Han pasado algunos años. Lo veo ocasionalmente: entra al consultorio, con su esposa; hablamos de sus medicamentos: los toma de manera puntual. Se comporta como un caballero. Ella luce tranquila y no se queja de ningún problema, aunque admite, con resignación, que los buenos años del matrimonio quedaron atrás. Termina la consulta. Ella va con mi secretaria a registrar la siguiente cita en el carnet de su esposo. Él regresa y golpea la puerta, con suavidad.
—¿Puedo pasar un segundo? —me dice.
—Claro.
Entra y arroja las palabras:
—¡Esta mujer sigue igual, doctor! No ha cambiado en nada: cada vez es más desvergonzada; los cita a los tres a la casa, y escucho los ruidos detestables que hacen en la sala o donde fue mi recámara. Por supuesto, no bajo a ver, para evitar los pleitos. Me quedo en mi cuarto, porque si no, acabaríamos muy mal.
—Hace usted bien en evitar el pleito. ¿Ella no se ha embarazado?
—¡No, afortunadamente! Pero, ¿qué le parece la desvergüenza de esta mujer, doctor?
—¿Qué le puedo decir? —y hago otra vez ese gesto de la cabeza y la mirada, que parece decir: “Qué barbaridad, no es posible. Ya sabe usted cómo son las mujeres”. Pero sólo digo—: Lo felicito por mantenerse fiel a su promesa. Así es como se predica con el ejemplo: recuerde que la violencia envilece y rebaja al que la comete.
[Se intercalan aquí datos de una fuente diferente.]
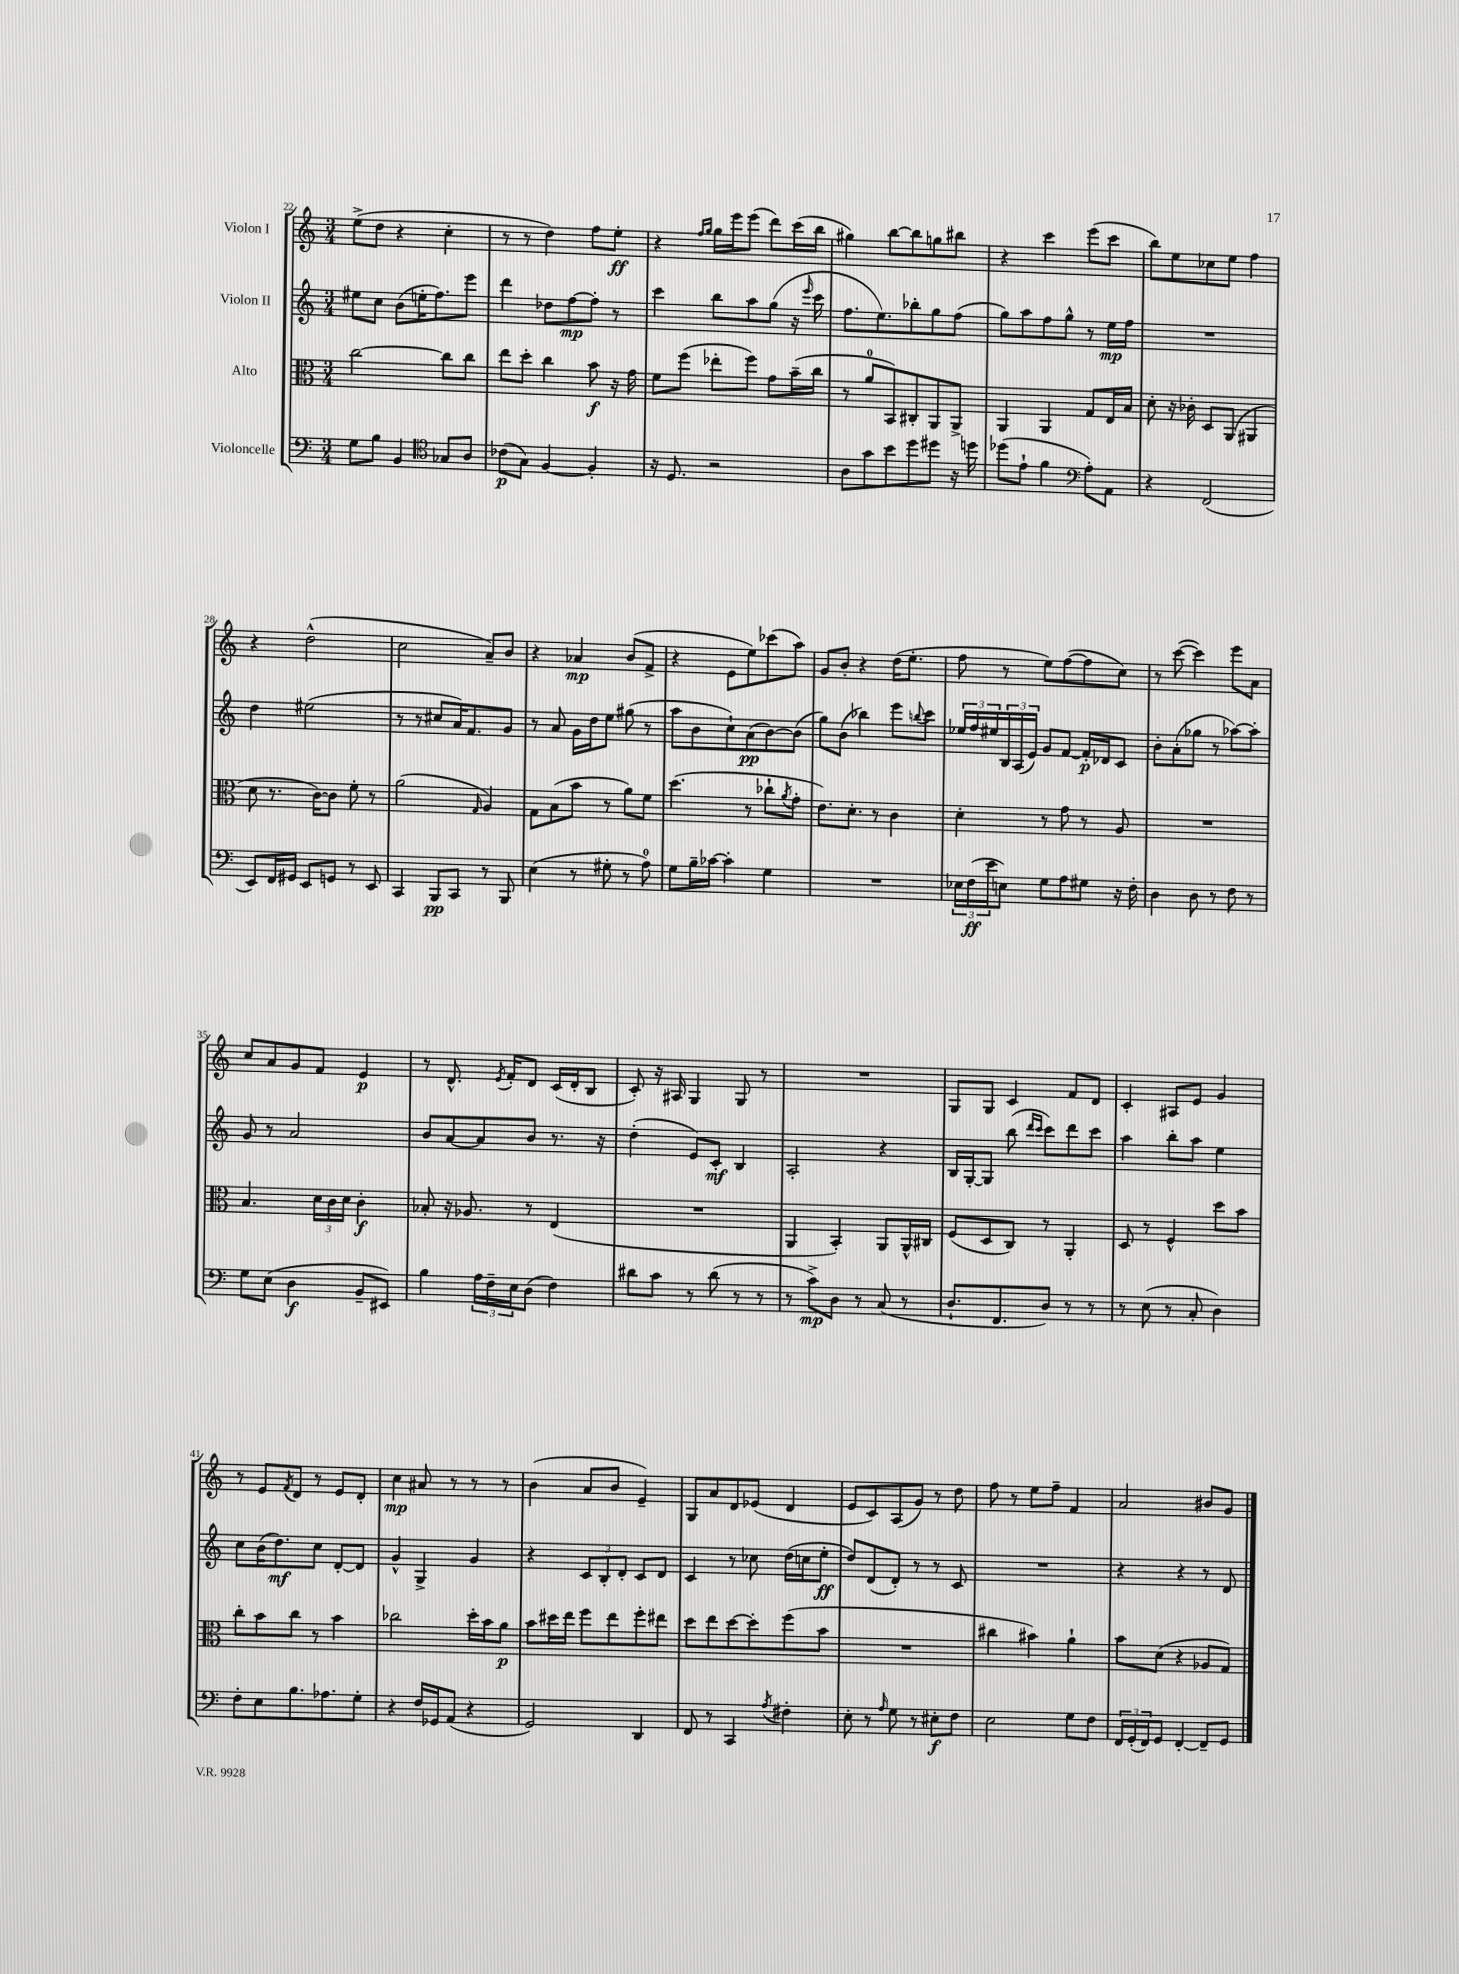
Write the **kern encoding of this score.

**kern	**kern	**kern	**kern
*staff4	*staff3	*staff2	*staff1
*clefF4	*clefC3	*clefG2	*clefG2
*k[]	*k[]	*k[]	*k[]
*M3/4	*M3/4	*M3/4	*M3/4
8G	[2cc	8ee#	(8ee^
8B	.	8cc	8dd
4BB	.	(8b	4r
.	.	16ee'	.
.	.	8.ff)	.
*clefC4	*	*	*
8G-	8cc]	.	4cc'
8A	8cc	8eee	.
=	=	=	=
(8c-	8ee	4ddd	8r
8G)	8dd'	.	8r
[4F	4cc	8dd-	4dd)
.	.	[8ff	.
4F']	8b	8ff']	8ff
.	16r	8r	8ee'
.	16g	.	.
=	=	=	=
16r	8f	4ccc	4r
8.D	.	.	.
.	(8ff	.	.
.	.	.	16qqff
.	.	.	16qqgg
2r	8ee-'	8bb	16gg
.	.	.	16eee
.	8ff)	8aa	(8eee
.	8g	(8gg	8ddd)
.	(16b~	16r	(16ccc
.	.	16qqeee	.
.	16cc	16ccc	16bb
=	=	=	=
8A	8r	8.ff	4gg#)
8g	8a	.	.
.	.	8.ee)	.
8b	8BB)	.	[8bb
8dd	8C#'	8bb-'	8bb]
8dd#	8AA	8gg	8gg
16r	8AA^	(8ff	8bb#
16dd	.	.	.
=	=	=	=
(8dd-	4AA	8gg)	4r
8e`	.	8aa	.
4f	4AA	8ff	4ccc
.	.	8gg^^	.
*clefF4	*	*	*
8A')	8G	8r	(8eee
8AA	16E	16ee	8ccc
.	16B	16ff	.
=	=	=	=
4r	8d'	2.r	8bb)
.	16r	.	8ee
.	16c-'	.	.
(2FF	8D	.	8cc-
.	(8AA	.	8ee
.	4AA#	.	4ff
=	=	=	=
8EE)	8d	4dd	4r
16FF	8.r	.	.
16GG#	.	.	.
8EE	.	(2ee#	(2dd^^
.	[16c)	.	.
8GG	8c]	.	.
8r	8f'	.	.
8EE	8r	.	.
=	=	=	=
4CC	(2a	8r	2cc
.	.	8r	.
8BBB	.	8cc#	.
8CC	.	16a)	.
.	.	8.f	.
.	16qqG	.	.
8r	4A)	.	8a~)
8BBB	.	8g	8b
=	=	=	=
(4E	8G	8r	4r
.	(8B	8a	.
8r	8b	16g	4a-
.	.	16dd	.
8G#'	8r	8ee	.
8r	8a)	(8gg#	(8b
8A)	8f	8r	8f^
=	=	=	=
8G	(4.dd	8aa	4r
16B~	.	8b	.
[16c-	.	.	.
4c-']	.	8cc`)	8e
.	8r	(8a	8ee)
4G	8cc-`	[8b)	(8ccc-
.	8qa	.	.
.	8g'	(8b]	8aa)
=	=	=	=
2.r	8.e)	8gg)	8g
.	.	(8b	8b'
.	8.d'	.	.
.	.	4bb-)	4r
.	8r	.	.
.	4c	8eee	(16dd
.	.	.	8.ee'
.	.	8qqbb	.
.	.	8ccc	.
=	=	=	=
24E-	4d'	24ee-	8ff
(24F	.	24ff	.
24e	.	24ee#	.
8E)	.	24B	8r
.	.	(24A	.
.	.	24e)	.
8G	8r	8g	8ee)
8A	8g	[8f	([8ff
8G#	8r	16f']	8ff]
.	.	16d-	.
16r	8A	8c	8cc)
16F'	.	.	.
=	=	=	=
4D	2.r	8b'	8r
.	.	(8a'	([8ccc
8D	.	8gg-	4ccc])
8r	.	8r	.
8F	.	[8aa-)	8eee
8r	.	8aa-']	8a
=	=	=	=
8G	4.B	8g	8cc
(8E	.	8r	8a
4D	.	2a	8g
.	24d	.	8f
.	24c	.	.
.	24d	.	.
8BB~	4c'	.	4e
8EE#)	.	.	.
=	=	=	=
4B	8B-'	8b	8r
.	16r	[8a	8.d^^
.	8.A-	.	.
24A	.	8a]	.
24F~	.	.	.
.	.	.	8qe
.	.	.	16f'
24E	.	.	.
(8D	8r	8b	8d
4F)	(4E	8.r	(16c
.	.	.	16d'
.	.	.	8B
.	.	16r	.
=	=	=	=
8d#	2.r	(4dd'	8c')
8c	.	.	16r
.	.	.	16A#
8r	.	8e)	4G
(8d#	.	8c'	.
8r	.	4B	8G
8r	.	.	8r
=	=	=	=
8r	4AA	2A'	2.r
8c^)	.	.	.
8D	4BB')	.	.
8r	.	.	.
(8C	8AA	4r	.
8r	16AA^^	.	.
.	16C#	.	.
=	=	=	=
8.D`	(8F	16B	8G
.	.	[16G'	.
.	8D	8G]	8G
8.FF	.	.	.
.	8C)	(8bb	4c
.	.	16qqddd	.
.	.	16qqccc	.
8D)	8r	8ccc)	.
8r	4AA'	8ddd	8f
8r	.	8ccc	8d
=	=	=	=
8r	8D	4aa	4c'
(8E	8r	.	.
8r	4F^^	8bb'	8A#
8C'	.	8aa	8e
4D)	8dd	4ee	4g
.	8b	.	.
=	=	=	=
8F'	8cc'	8cc	8r
8E	8b	(16b	8e
.	.	8.dd)	.
.	.	.	8qf
8.B	8cc	.	8d
.	8r	8cc	8r
8.A-	.	.	.
.	4b	[8d'	8e
8G'	.	8d]	8d'
=	=	=	=
4r	2cc-	4g^^	4cc
16F	.	4G^	8a#
16GG-	.	.	.
(8AA	.	.	8r
4r	16dd'	4g	8r
.	16b	.	.
.	8a	.	8r
=	=	=	=
2GG)	8b	4r	(4b
.	16dd#	.	.
.	16ee	.	.
.	8ff	12c	8a
.	.	12B'	.
.	8ee	.	8b
.	.	12d'	.
4DD	8ff'	8c	4e~)
.	8ee#	8d	.
=	=	=	=
8FF	8dd	4c	8G
8r	8ee	.	8a
4CC	[8dd	8r	8d
.	8dd']	8cc-	(8e-
8qA	.	.	.
4F#'	(8ff	(16dd	4d
.	.	16cc	.
.	8b	8ee'	.
=	=	=	=
8E'	2.r	8dd)	8e
8r	.	(8d	8c)
16qqA	.	.	.
8G	.	8d')	(8A
8r	.	8r	8g)
8E#'	.	8r	8r
8F	.	8c	8dd
=	=	=	=
2E	4cc#	2.r	8ff
.	.	.	8r
.	4b#)	.	8ee
.	.	.	8ff~
8G	4a`	.	4f
8F	.	.	.
=	=	=	=
24FF	8b	4r	2a
(24GG'	.	.	.
24FF)	.	.	.
8GG	(8d	.	.
[4FF'	4r	4r	.
8FF~]	8A-	8r	8b#
8GG	8G)	8d	8g
==	==	==	==
*-	*-	*-	*-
—Pues sí, doctor. Pero esta mujer…
Y así concluye la consulta: a la mitad de la frustración, a la mitad de la inteligencia, en la negociación de lo razonable; aunque la razón, en esta labor, no se parece a lo razonable de otras empresas. En el capítulo del mundo conocido como psiquiatría la ideología explica mucho y cura poco. Podría enojarme con este caballero sexista y misógino, pero ¿mejoraría en algo el problema de su matrimonio? Si no hubiera una enfermedad mental, la discusión de este caso giraría en torno a la violencia de género, originada a su vez en la violencia estructural de la sociedad; sería un problema de políticos, sociólogos, filósofos, antropólogos, legisladores, un problema de las mujeres y los hombres. Pero don Adolfo tuvo una sana conducta matrimonial durante ochenta años. Y ahora sostiene una idea absurda, que contradice la lógica, la crítica, la evidencia. Se trata de un problema de salud, que trasluce la política de género, la inequidad, la sociología de los sexos, pero que no se origina en ese nivel; no se cura con un buen análisis antropológico. La psiquiatría tampoco es un asunto policiaco o un negocio jurídico: se trata de encontrar el camino más viable al mundo de lo real: y si no es la realidad concreta y dura de los hechos humanos, que se aproxime al menos a la realidad menos tangible de los valores, donde el sentido de justicia de un hombre delirante, pero honorable, le prohíbe insultar o golpear a su esposa “adúltera”.